Renting first before making any big decisions is a very good idea, it lets you get a feel for a region before you buy and make a big comitment. if you dont like the region then its easy to move on to someplace else.


----------



## JOKERSTAR212

hi we're planning a move to portugal from ireland. we're a young couple with a 2 yr old child. we're torn between the algarve and silver coast.. we know wherever we do go we must rent and scope the areas out to find somewhere more permanent that suit's all our needs.. we're flying out in sept which is 8 weeks from now and we dont know where to start ie algarve or silver coast, how to go about finding a suitable apt/cottage to rent asap funds aren't great at the moment but should have enough to keep us going for 8 weeks as I've been made redundant. we'd also be looking into finding a good school.. etc etc.. my husband does bar work so he'll be interested in something coastal bar trade. Im a hairdresser by trade we re currently learning the language so hope to have that in order as best we can come departure day.. pls HELP!!!!!!! any advice is more than appreciated we know there s a lot of work to do when we get there but it's all about finding the right footing and location.


----------



## canoeman

As you need to work to survive you only have one option and that is the Algarve, but with current crisis as elsewhere in EU work is very hard to find and more so for expats.
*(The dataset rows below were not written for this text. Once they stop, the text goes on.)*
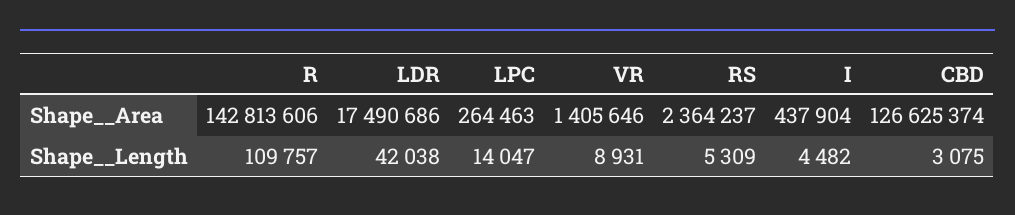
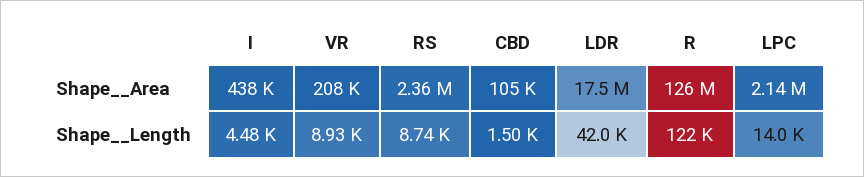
  {
    "R": {
-     "Shape__Area": 142813606,
+     "Shape__Area": 126000000,
-     "Shape__Length": 109757
+     "Shape__Length": 122000
    },
    "LDR": {
      "Shape__Area": 17490686,
      "Shape__Length": 42038
    },
    "LPC": {
-     "Shape__Area": 264463,
+     "Shape__Area": 2140000,
      "Shape__Length": 14047
    },
    "VR": {
-     "Shape__Area": 1405646,
+     "Shape__Area": 208000,
      "Shape__Length": 8931
    },
    "RS": {
      "Shape__Area": 2364237,
-     "Shape__Length": 5309
+     "Shape__Length": 8740
    },
    "I": {
      "Shape__Area": 437904,
      "Shape__Length": 4482
    },
    "CBD": {
-     "Shape__Area": 126625374,
+     "Shape__Area": 105000,
-     "Shape__Length": 3075
+     "Shape__Length": 1500
    }
  }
Algarve is a holiday area so more work but it's still seasonal, and September back end of season when people will be laid off.
I really wish you luck but I think your making a mistake, especially as you have money for 8 weeks?? apart from difficulty in finding employment you won't be entitled to any social support here which I presume you have some entitlement to in Ireland.
Schooling 2 year old, it's more creches you should be looking at, and there all private here.


----------



## robc

Canoe has said it all........................just think very carefully before you leap in. 

Rob


----------



## Waterdog

Few years ago I planned to buy in Portugal (Algarve) but having listened to advice from those more knowledgeable than me, rather than buy, I would rent until the current financial situation resolve itself, one way or the other


----------



## santaanita

interesting that bit about entiletalmemet that canueman said,i was talking to a guy i have known for a couple of years and he gets unemplyment money here.sorry bad day on the spelling


----------



## canoeman

Where talking here about new people who aren't employed or Resident in Portuguese or it's Social Security system, Chapter 10 of this link to all Social Security rights in Portugal, covers unemployment benefits.
Seeing as their activly encourage their own nationals to emigrate for employment opportunities, there hardly likely to welcome unemployed people with limited capital.

http://ec.europa.eu/employment_soci...our social security rights in Portugal_en.pdf


----------



## notlongnow

Sorry to say, I'm with Canoeman too. Half the Portuguese will be scratching around for work come September when the tourists have gone home...and they can speak the language fluently. If you don't have work lined up, bring at least a year's money...otherwise you have a recipe for disaster...


----------



## robc

notlongnow said:


> Sorry to say, I'm with Canoeman too. Half the Portuguese will be scratching around for work come September when the tourists have gone home...and they can speak the language fluently. If you don't have work lined up, bring at least a year's money...otherwise you have a recipe for disaster...



Totally agree, heard today that another group of workers are to be put on "greens" and short time, and this is in a shoe export factory.


----------



## Mayflower44

lflane said:


> Thank you for the information - we're still undecided, but knowledge is power.
> Leslie


We are two retired people who have just moved to Portugal. We rented for a few months as we wanted to be sure of the area where we lived. All the pre-conceived ideas we had have changed as part of gaining knowledge. We originally wanted lots of land but have revised that as it is hard work gardening in the heat and there is the issue of water. We also worried about being isolated but ended up buying a house which is about 15 kilometres from a town! If you love a house - you love it wherever it is. I hope we don't live to regret that (have not moved in yet).

But it is essential to have time to look round and be sure of what you actually need as well as want. I personally would not buy a house which needs major renovation.. We considered one house which (we were assured) needed a few thousand euros spending on it but when we actually got quotes it became obvious that it made the house too expensive and there are houses available which are better value for money as they do not need renovation only basic decorating.

Knowledge is power! Good luck


----------



## travelling-man

Leslie

I'm not sure where you're coming from but you did mention South Africa..... One thing I guarantee you'll love if you're coming from RSA to here is the service you get from Government here...... Some people will tell you it's slow and not up to much but they haven't lived in South Africa and compared to that, it's simply superb here! LOL!


----------



## JosephUpshaw

It depends on the different points of view. Where do you want to live? Near sea? Or in the center of entertainment?


----------